---- EXCERPT TO READ

Post image for William Howard Russell’s Diary: Spirits in the morning.—Breakfast.—More slaves.—Creole planters.
Note: This particular diary entry—a document written in 1861—includes terms and topics that may be offensive to many today.  No attempt will be made to censor or edit 19th century material to today’s standards.

June 6th.—My chattel Joe, “adscriptus mihi domino,” awoke me to a bath of Mississippi water with huge lumps of ice in it, to which he recommended a mint-julep as an adjunct. It was not here that I was first exposed to an ordeal of mint-julep, for in the early morning a stranger in a Southern planter’s house may expect the offer of a glassful of brandy, sugar, and peppermint beneath an island of ice—an obligatory panacea for all the evils of climate. After it has been disposed of, Pompey may come up again with glass number two: “Massa say fever very bad this morning —much dew.” It is possible that the degenerate Anglo-Saxon stomach has not the fine tone and temper of that of an Hibernian friend of mine, who considered the finest thing to counteract the effects of a little excess was a tumbler of hot whiskey and water the moment the sufferer opened his eyes in the morning. Therefore, the kindly offering may be rejected. But on one occasion before breakfast the negro brought up mint-julep number three, the acceptance of which he enforced by the emphatic declaration, “Massa says, sir, you had better take this, because it’ll be the last he make before breakfast.”

--------

> **PROBLEMS TO SOLVE**
**a.** In the diary entry, what did Joe recommend as an adjunct to the morning bath?
**b.** Based on the diary entry, say whether each statement agrees with it, and quote the deciding words: (i) The bath water had lumps of ice in it. (ii) The Hibernian friend treated a little excess with cold brandy on waking. (iii) Mint-julep number three was brought up after breakfast.
**c.** Rewrite the diary entry's paragraph beginning "June 6th.—My chattel Joe" in shorter form, keeping its main facts.

---- DATA SECTION

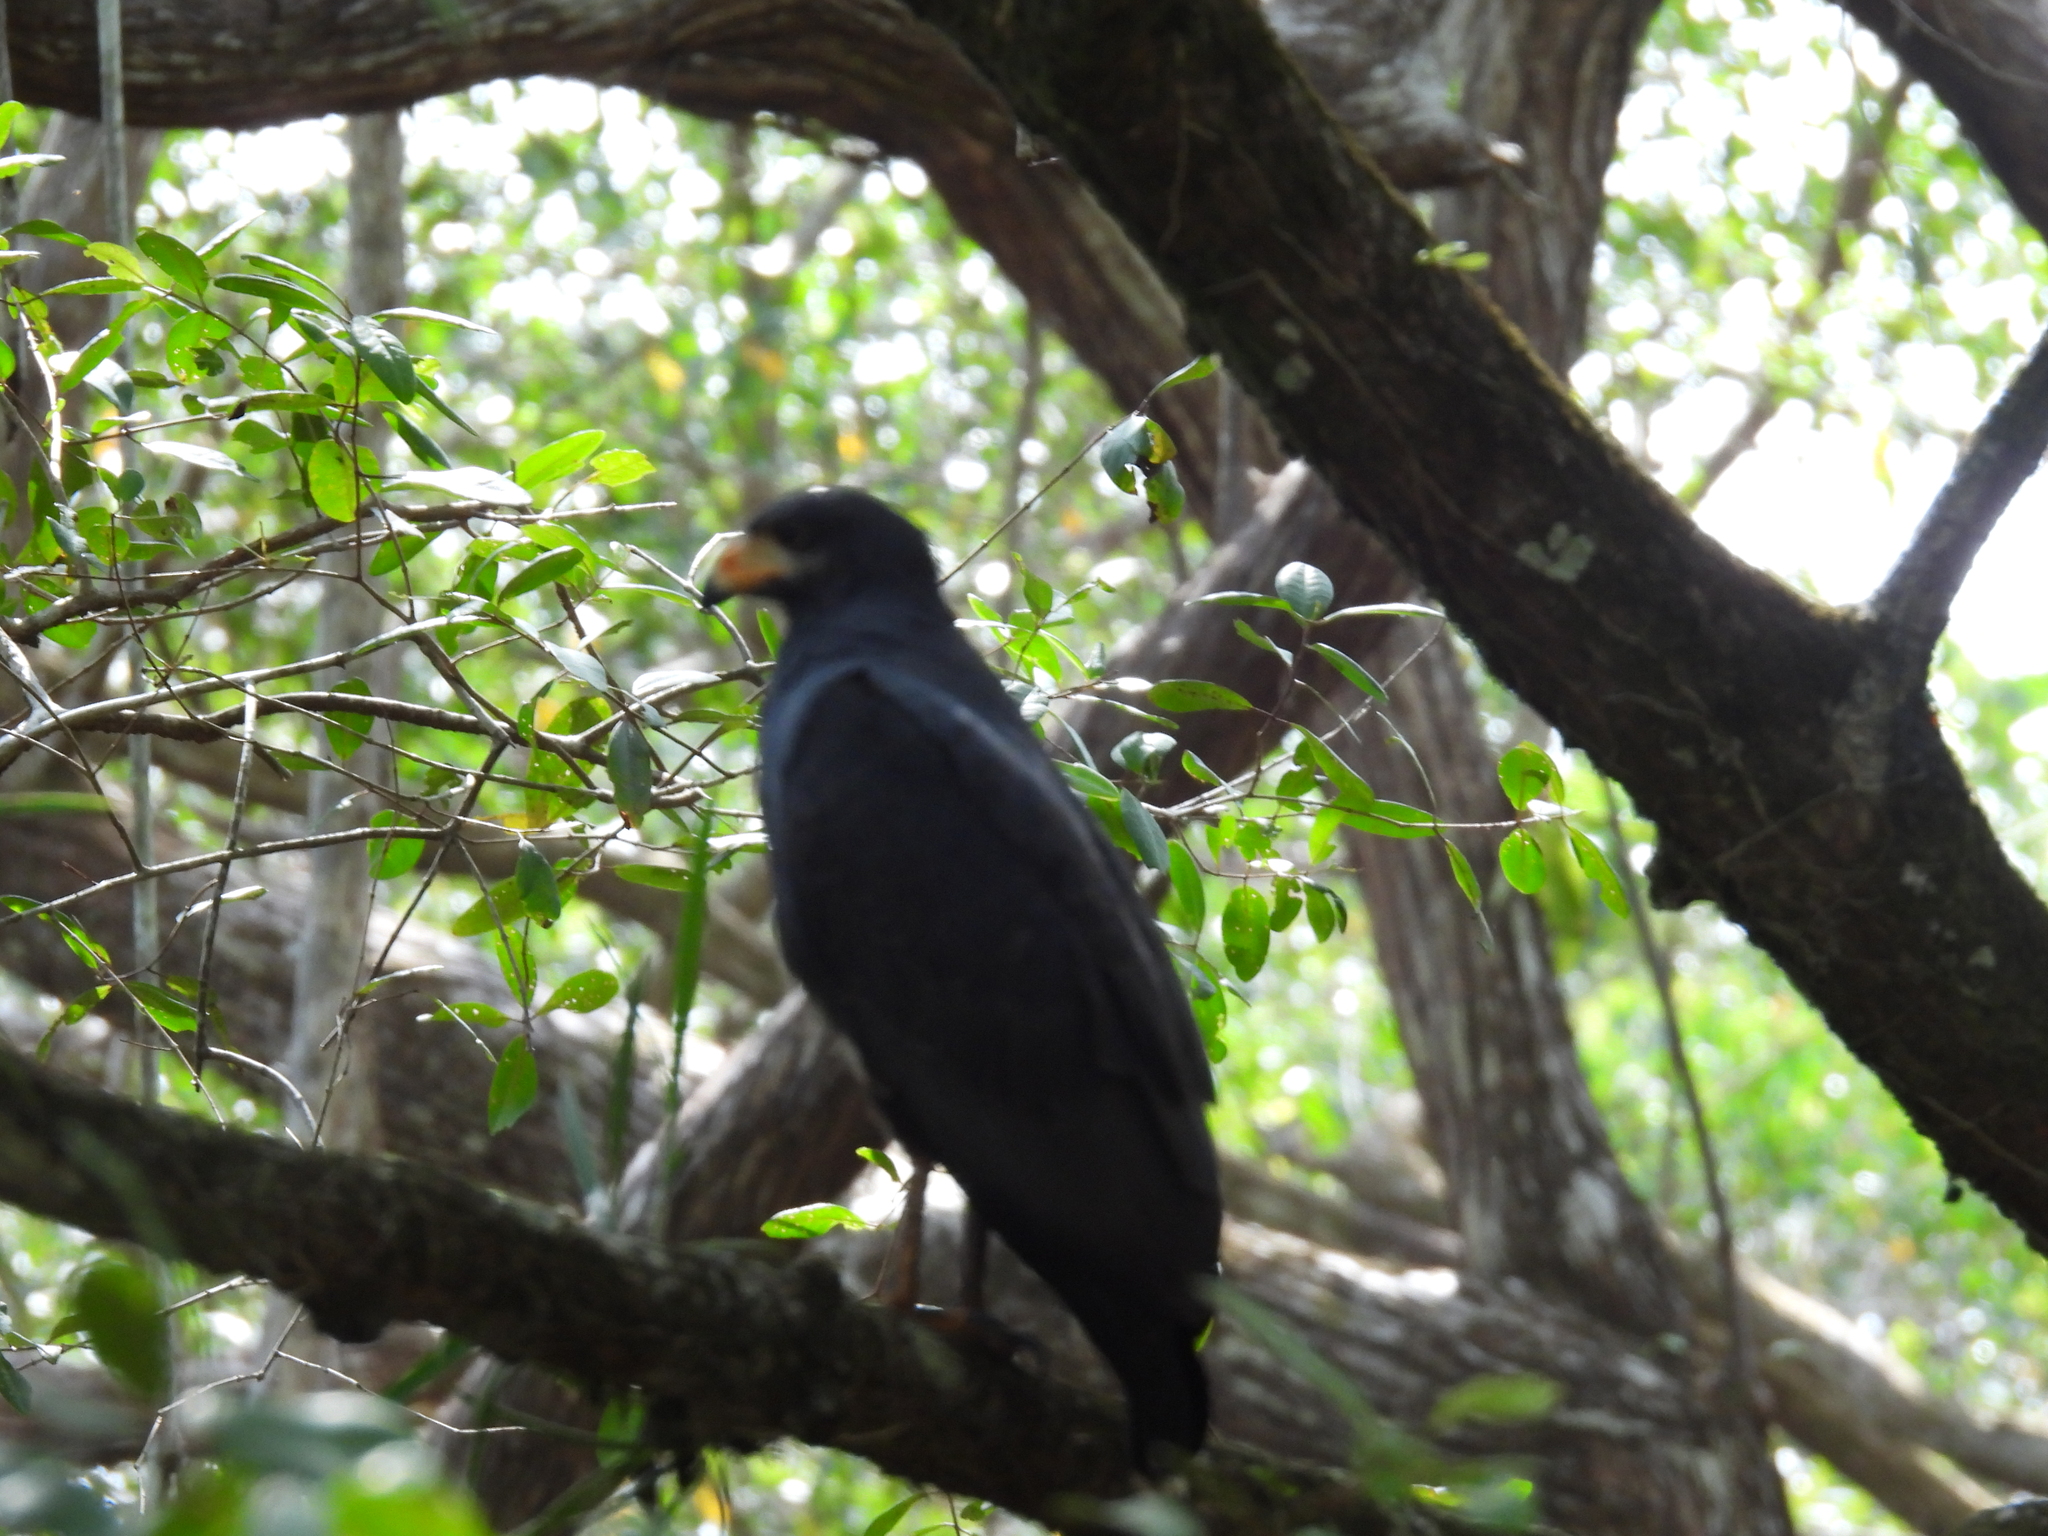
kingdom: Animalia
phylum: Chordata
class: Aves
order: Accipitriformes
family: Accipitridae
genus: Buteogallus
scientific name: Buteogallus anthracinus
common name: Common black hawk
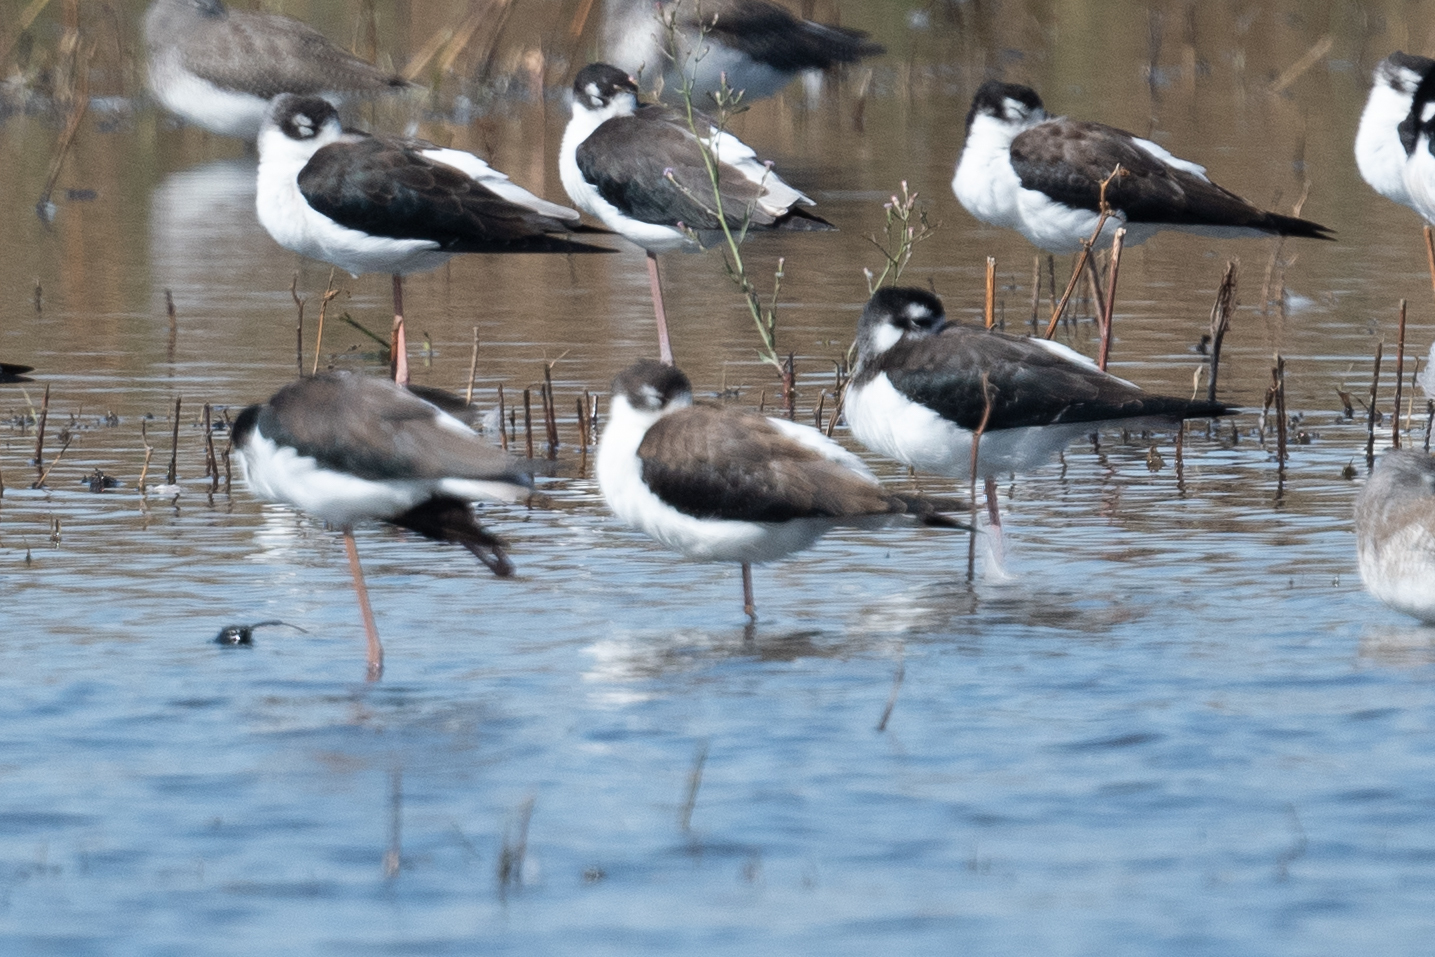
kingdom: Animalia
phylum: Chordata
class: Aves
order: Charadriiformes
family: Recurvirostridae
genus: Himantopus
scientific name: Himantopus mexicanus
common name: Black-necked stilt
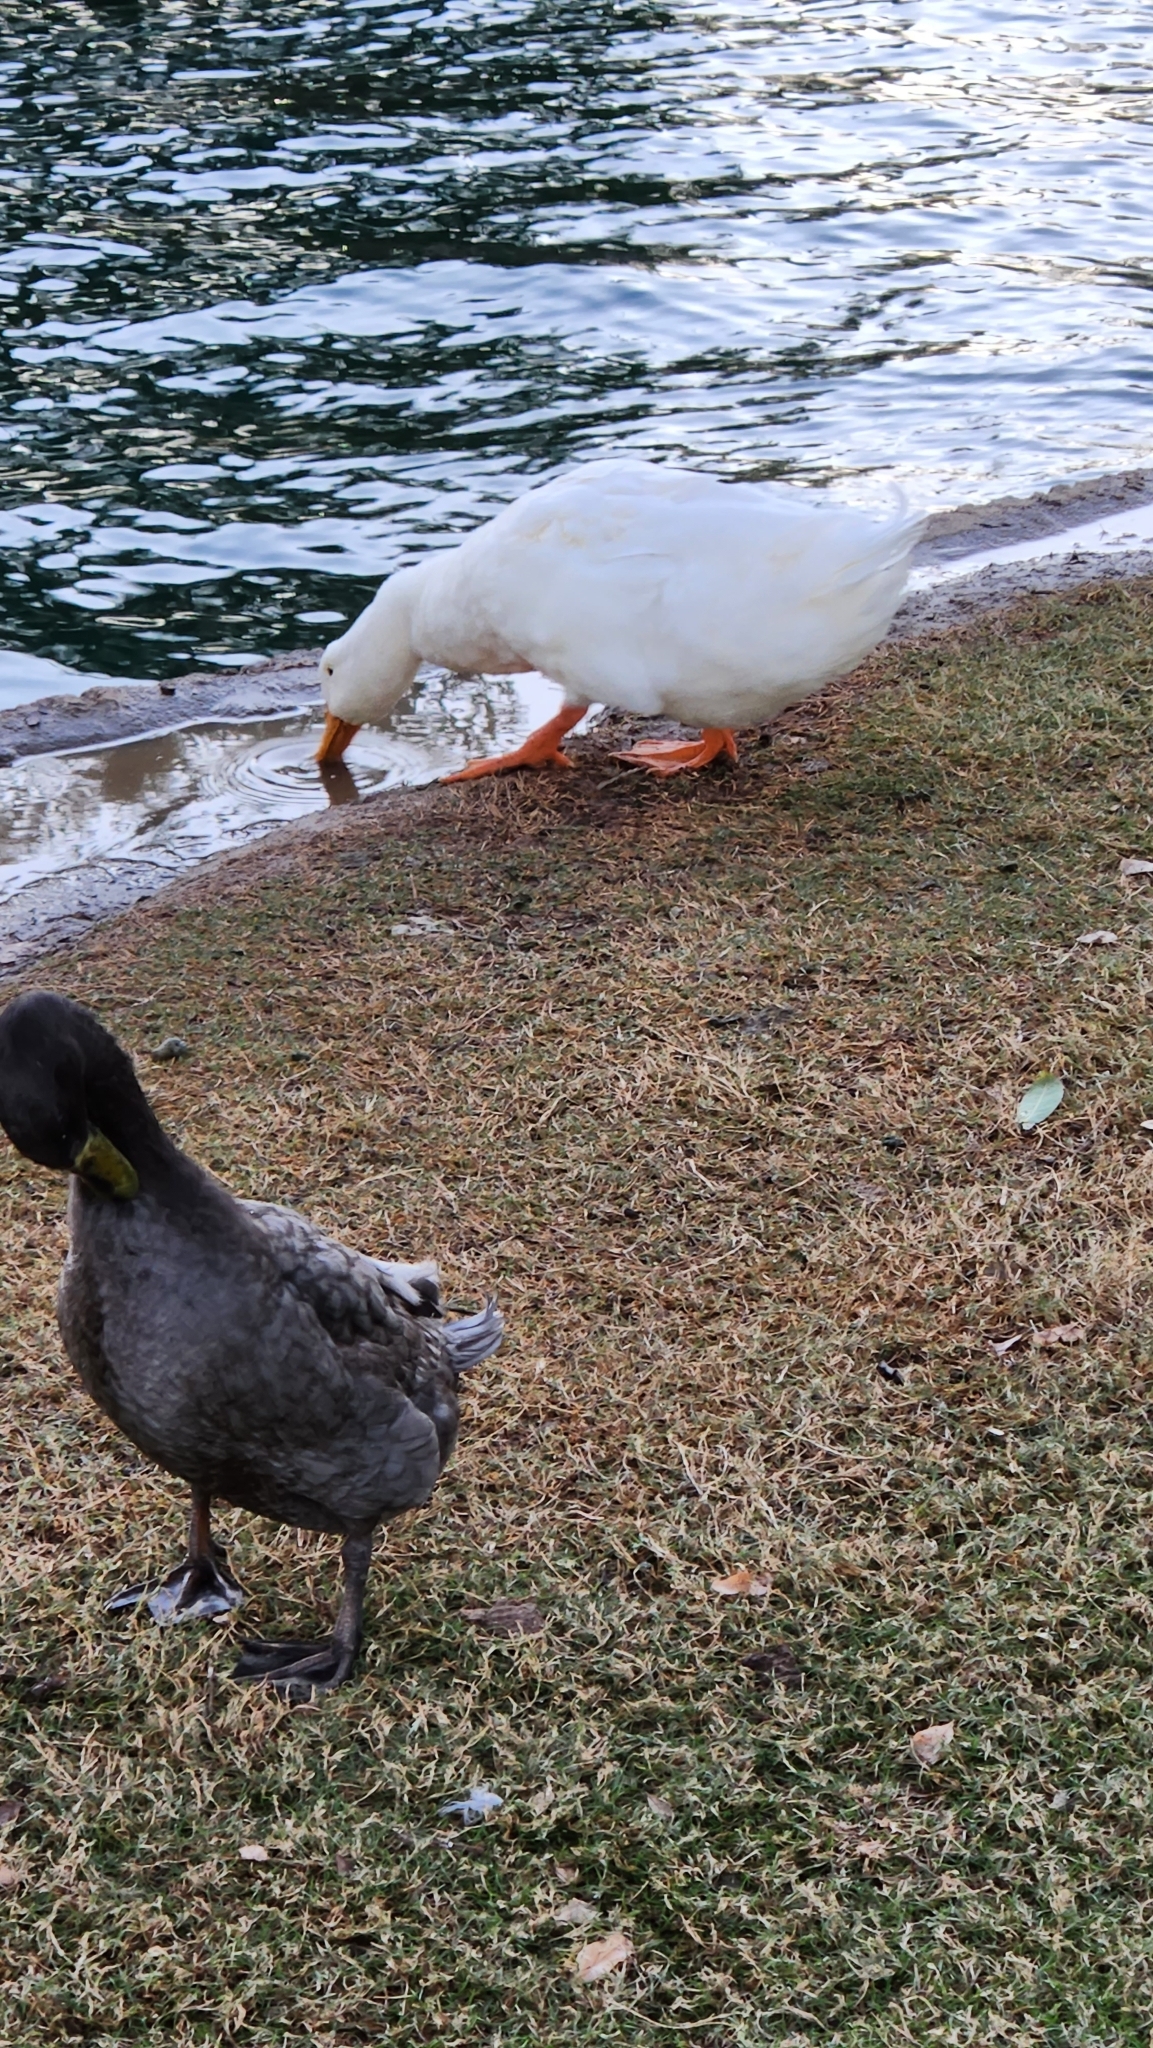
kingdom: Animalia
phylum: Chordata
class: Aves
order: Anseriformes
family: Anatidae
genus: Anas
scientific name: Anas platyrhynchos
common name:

--------

> **ANSWERS TO THE EXERCISES**
**a.** A mint-julep.

**b.**
(i) Yes: "a bath of Mississippi water with huge lumps of ice in it"
(ii) No: "a tumbler of hot whiskey and water the moment the sufferer opened his eyes in the morning"
(iii) No: "But on one occasion before breakfast the negro brought up mint-julep number three"

**c.** On June 6th, Joe woke the diarist with a bath of Mississippi water holding huge lumps of ice and recommended a mint-julep to go with it. Early in the morning, a stranger in a Southern planter's house can expect a glass of brandy, sugar and peppermint under ice, offered as an obligatory cure for the climate's evils. A second glass may follow, brought with a warning that fever is bad because of heavy dew. The Anglo-Saxon stomach may lack the toughness of a Hibernian friend's, who countered a little excess with hot whiskey and water on waking, so the offer may be refused. Once, though, a third julep arrived before breakfast, pressed on the diarist with the message that it would be the master's last before the meal.